I tell the community leaders about Mosaik with great pride because I have been working very hard for the last two months to coordinate all the activities, teachers and volunteers, to promote the center among asylum seekers and volunteer groups, to liaise with the NGO community on the island, to design the registration system (aka the insanity box) and to water the plants every night. I give each of the leaders a small treasure map so they can tell the people of Moria where we are, shake hands with the police commander who fortunately does not recognize me from the dozens of time I have been asked to put my guitar away and leave the premises immediately, and cross my fingers for tomorrow hoping that the message got through as I hoped it would. 

There is also a bit of a bitter-sweet element because just as the center is taking off I have daily fantasies about doing the very same thing: getting off this island!
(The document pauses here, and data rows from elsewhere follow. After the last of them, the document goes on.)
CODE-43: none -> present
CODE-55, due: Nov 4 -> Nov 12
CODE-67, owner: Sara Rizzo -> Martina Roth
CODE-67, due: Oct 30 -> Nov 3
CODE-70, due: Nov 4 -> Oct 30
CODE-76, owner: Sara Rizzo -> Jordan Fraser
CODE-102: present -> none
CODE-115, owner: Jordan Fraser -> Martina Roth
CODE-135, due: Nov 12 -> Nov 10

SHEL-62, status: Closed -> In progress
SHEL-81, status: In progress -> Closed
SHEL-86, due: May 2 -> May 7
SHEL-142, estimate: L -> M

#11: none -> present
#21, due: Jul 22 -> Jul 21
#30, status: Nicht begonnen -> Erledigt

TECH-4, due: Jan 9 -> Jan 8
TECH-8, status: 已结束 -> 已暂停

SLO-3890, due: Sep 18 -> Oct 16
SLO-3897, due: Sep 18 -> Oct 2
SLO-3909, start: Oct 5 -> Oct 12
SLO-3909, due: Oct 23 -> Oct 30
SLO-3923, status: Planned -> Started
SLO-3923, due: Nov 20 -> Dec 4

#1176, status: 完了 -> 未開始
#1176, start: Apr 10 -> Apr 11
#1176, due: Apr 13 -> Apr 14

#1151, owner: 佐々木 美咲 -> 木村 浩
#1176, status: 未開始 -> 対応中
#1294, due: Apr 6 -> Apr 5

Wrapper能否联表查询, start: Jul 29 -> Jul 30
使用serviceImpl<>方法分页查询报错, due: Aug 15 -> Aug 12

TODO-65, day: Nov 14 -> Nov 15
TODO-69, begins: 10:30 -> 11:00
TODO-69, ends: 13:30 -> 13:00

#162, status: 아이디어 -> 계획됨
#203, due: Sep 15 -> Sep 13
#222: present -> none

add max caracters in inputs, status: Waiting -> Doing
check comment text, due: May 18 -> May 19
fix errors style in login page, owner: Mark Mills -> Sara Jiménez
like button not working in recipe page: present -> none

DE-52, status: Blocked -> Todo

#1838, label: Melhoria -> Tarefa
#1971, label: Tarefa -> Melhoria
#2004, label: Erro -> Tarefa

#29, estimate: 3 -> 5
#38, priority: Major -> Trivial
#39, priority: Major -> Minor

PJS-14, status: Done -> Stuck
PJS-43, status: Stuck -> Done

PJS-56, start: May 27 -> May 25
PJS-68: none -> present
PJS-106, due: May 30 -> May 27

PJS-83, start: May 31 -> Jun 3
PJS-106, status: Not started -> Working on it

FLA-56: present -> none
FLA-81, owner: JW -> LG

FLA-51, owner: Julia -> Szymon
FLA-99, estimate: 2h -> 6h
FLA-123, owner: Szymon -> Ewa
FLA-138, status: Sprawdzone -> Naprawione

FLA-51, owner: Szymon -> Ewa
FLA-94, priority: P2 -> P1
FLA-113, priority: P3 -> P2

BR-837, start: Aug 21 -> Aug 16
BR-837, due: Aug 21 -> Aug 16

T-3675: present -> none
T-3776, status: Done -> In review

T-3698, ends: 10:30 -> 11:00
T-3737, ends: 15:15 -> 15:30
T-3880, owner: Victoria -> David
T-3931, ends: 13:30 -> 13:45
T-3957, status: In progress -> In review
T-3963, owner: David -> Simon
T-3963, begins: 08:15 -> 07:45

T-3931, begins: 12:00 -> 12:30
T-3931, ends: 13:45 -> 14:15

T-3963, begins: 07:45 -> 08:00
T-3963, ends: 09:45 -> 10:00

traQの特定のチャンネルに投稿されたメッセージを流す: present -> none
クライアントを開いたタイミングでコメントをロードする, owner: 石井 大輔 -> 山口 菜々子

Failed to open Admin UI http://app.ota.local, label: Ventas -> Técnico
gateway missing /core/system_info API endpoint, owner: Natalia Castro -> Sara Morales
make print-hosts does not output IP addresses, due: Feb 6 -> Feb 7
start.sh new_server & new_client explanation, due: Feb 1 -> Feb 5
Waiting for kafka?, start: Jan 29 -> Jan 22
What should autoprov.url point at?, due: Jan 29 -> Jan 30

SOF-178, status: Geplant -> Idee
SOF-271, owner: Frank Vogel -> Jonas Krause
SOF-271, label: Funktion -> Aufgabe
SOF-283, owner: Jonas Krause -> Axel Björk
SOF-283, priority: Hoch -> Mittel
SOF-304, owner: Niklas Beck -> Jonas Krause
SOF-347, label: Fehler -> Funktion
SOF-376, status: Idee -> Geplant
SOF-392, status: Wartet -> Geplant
I would love to stay here and watch the project grow, to keep shaking hands with everyone as they arrive for their classes and try to remember their names even though my small-town-ontario phonetic alphabet renders this task impossible, to move hell and high water to be able to sneak one more student into tuesday morning's 10am Greek class, to drive around town with khimar-clad moms on the back of my (borrowed) motorbike, to continue my arabic classes with an entire family of Syrian refugees as my teacher, to make cheeky comments at UNHCR meetings, and to water my roses. But, though I have been implicated in virtually every aspect of Mosaik since its inception it is now time for me to accept that it has a life of its own and that part of the volunteer experience is to back down and let the next ones take over.

By the grace of 24 people who bought my Xenophilia EP, my grandma who sent a cheque at the end of every month, and my parents who bailed me out each time things got really desperate, I've been fortunate enough to stay on Lesvos much longer than I anticipated. I have no clue who will replace me or when I will actually manage to leave, and I am very likely to have a last-minute change-of-heart if the opportunity presents itself in the right way. For now I have exactly enough money to make 6 CDs and buy a ferry ticket to the next island so it seems like a new adventure is kicking off. Hope to see some of you along the way!